The entries must be repeated verbatim, and their images left out.

ENTRIES SUPPLIED section start

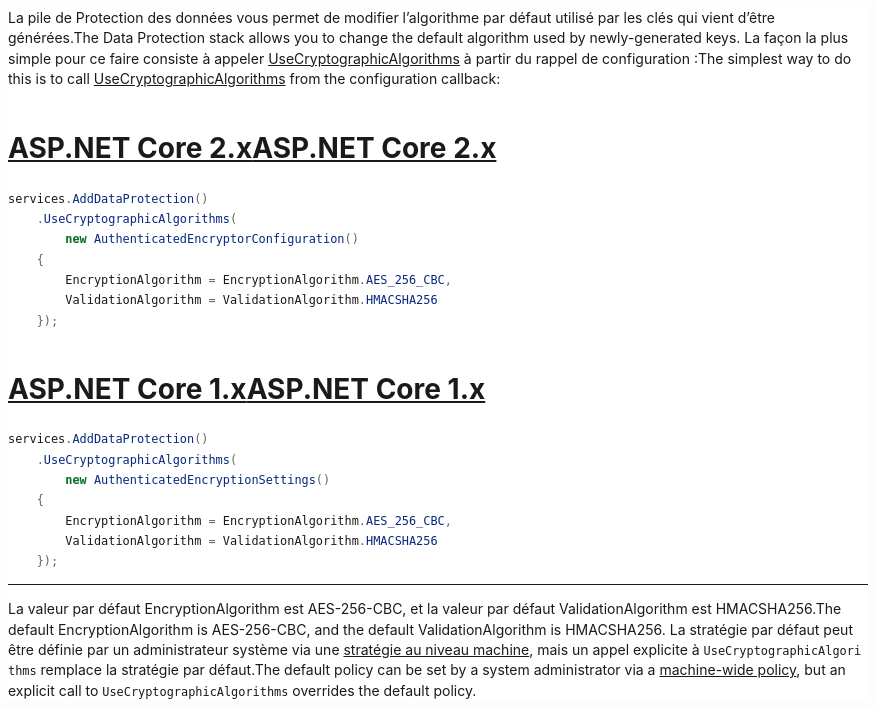 <span data-ttu-id="a6979-145">La pile de Protection des données vous permet de modifier l’algorithme par défaut utilisé par les clés qui vient d’être générées.</span><span class="sxs-lookup"><span data-stu-id="a6979-145">The Data Protection stack allows you to change the default algorithm used by newly-generated keys.</span></span> <span data-ttu-id="a6979-146">La façon la plus simple pour ce faire consiste à appeler [UseCryptographicAlgorithms](/dotnet/api/microsoft.aspnetcore.dataprotection.dataprotectionbuilderextensions.usecryptographicalgorithms) à partir du rappel de configuration :</span><span class="sxs-lookup"><span data-stu-id="a6979-146">The simplest way to do this is to call [UseCryptographicAlgorithms](/dotnet/api/microsoft.aspnetcore.dataprotection.dataprotectionbuilderextensions.usecryptographicalgorithms) from the configuration callback:</span></span>

# <a name="aspnet-core-2xtabaspnetcore2x"></a>[<span data-ttu-id="a6979-147">ASP.NET Core 2.x</span><span class="sxs-lookup"><span data-stu-id="a6979-147">ASP.NET Core 2.x</span></span>](#tab/aspnetcore2x)

```csharp
services.AddDataProtection()
    .UseCryptographicAlgorithms(
        new AuthenticatedEncryptorConfiguration()
    {
        EncryptionAlgorithm = EncryptionAlgorithm.AES_256_CBC,
        ValidationAlgorithm = ValidationAlgorithm.HMACSHA256
    });
```

# <a name="aspnet-core-1xtabaspnetcore1x"></a>[<span data-ttu-id="a6979-148">ASP.NET Core 1.x</span><span class="sxs-lookup"><span data-stu-id="a6979-148">ASP.NET Core 1.x</span></span>](#tab/aspnetcore1x)

```csharp
services.AddDataProtection()
    .UseCryptographicAlgorithms(
        new AuthenticatedEncryptionSettings()
    {
        EncryptionAlgorithm = EncryptionAlgorithm.AES_256_CBC,
        ValidationAlgorithm = ValidationAlgorithm.HMACSHA256
    });
```

---

<span data-ttu-id="a6979-149">La valeur par défaut EncryptionAlgorithm est AES-256-CBC, et la valeur par défaut ValidationAlgorithm est HMACSHA256.</span><span class="sxs-lookup"><span data-stu-id="a6979-149">The default EncryptionAlgorithm is AES-256-CBC, and the default ValidationAlgorithm is HMACSHA256.</span></span> <span data-ttu-id="a6979-150">La stratégie par défaut peut être définie par un administrateur système via une [stratégie au niveau machine](xref:security/data-protection/configuration/machine-wide-policy), mais un appel explicite à `UseCryptographicAlgorithms` remplace la stratégie par défaut.</span><span class="sxs-lookup"><span data-stu-id="a6979-150">The default policy can be set by a system administrator via a [machine-wide policy](xref:security/data-protection/configuration/machine-wide-policy), but an explicit call to `UseCryptographicAlgorithms` overrides the default policy.</span></span>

ENTRIES SUPPLIED section end

* [YOUR SOLUTION]:
 <span data-ttu-id="a6979-145">La pile de Protection des données vous permet de modifier l’algorithme par défaut utilisé par les clés qui vient d’être générées.</span><span class="sxs-lookup"><span data-stu-id="a6979-145">The Data Protection stack allows you to change the default algorithm used by newly-generated keys.</span></span> <span data-ttu-id="a6979-146">La façon la plus simple pour ce faire consiste à appeler [UseCryptographicAlgorithms](/dotnet/api/microsoft.aspnetcore.dataprotection.dataprotectionbuilderextensions.usecryptographicalgorithms) à partir du rappel de configuration :</span><span class="sxs-lookup"><span data-stu-id="a6979-146">The simplest way to do this is to call [UseCryptographicAlgorithms](/dotnet/api/microsoft.aspnetcore.dataprotection.dataprotectionbuilderextensions.usecryptographicalgorithms) from the configuration callback:</span></span>

# <a name="aspnet-core-2xtabaspnetcore2x"></a>[<span data-ttu-id="a6979-147">ASP.NET Core 2.x</span><span class="sxs-lookup"><span data-stu-id="a6979-147">ASP.NET Core 2.x</span></span>](#tab/aspnetcore2x)

```csharp
services.AddDataProtection()
    .UseCryptographicAlgorithms(
        new AuthenticatedEncryptorConfiguration()
    {
        EncryptionAlgorithm = EncryptionAlgorithm.AES_256_CBC,
        ValidationAlgorithm = ValidationAlgorithm.HMACSHA256
    });
```

# <a name="aspnet-core-1xtabaspnetcore1x"></a>[<span data-ttu-id="a6979-148">ASP.NET Core 1.x</span><span class="sxs-lookup"><span data-stu-id="a6979-148">ASP.NET Core 1.x</span></span>](#tab/aspnetcore1x)

```csharp
services.AddDataProtection()
    .UseCryptographicAlgorithms(
        new AuthenticatedEncryptionSettings()
    {
        EncryptionAlgorithm = EncryptionAlgorithm.AES_256_CBC,
        ValidationAlgorithm = ValidationAlgorithm.HMACSHA256
    });
```

---

<span data-ttu-id="a6979-149">La valeur par défaut EncryptionAlgorithm est AES-256-CBC, et la valeur par défaut ValidationAlgorithm est HMACSHA256.</span><span class="sxs-lookup"><span data-stu-id="a6979-149">The default EncryptionAlgorithm is AES-256-CBC, and the default ValidationAlgorithm is HMACSHA256.</span></span> <span data-ttu-id="a6979-150">La stratégie par défaut peut être définie par un administrateur système via une [stratégie au niveau machine](xref:security/data-protection/configuration/machine-wide-policy), mais un appel explicite à `UseCryptographicAlgorithms` remplace la stratégie par défaut.</span><span class="sxs-lookup"><span data-stu-id="a6979-150">The default policy can be set by a system administrator via a [machine-wide policy](xref:security/data-protection/configuration/machine-wide-policy), but an explicit call to `UseCryptographicAlgorithms` overrides the default policy.</span></span>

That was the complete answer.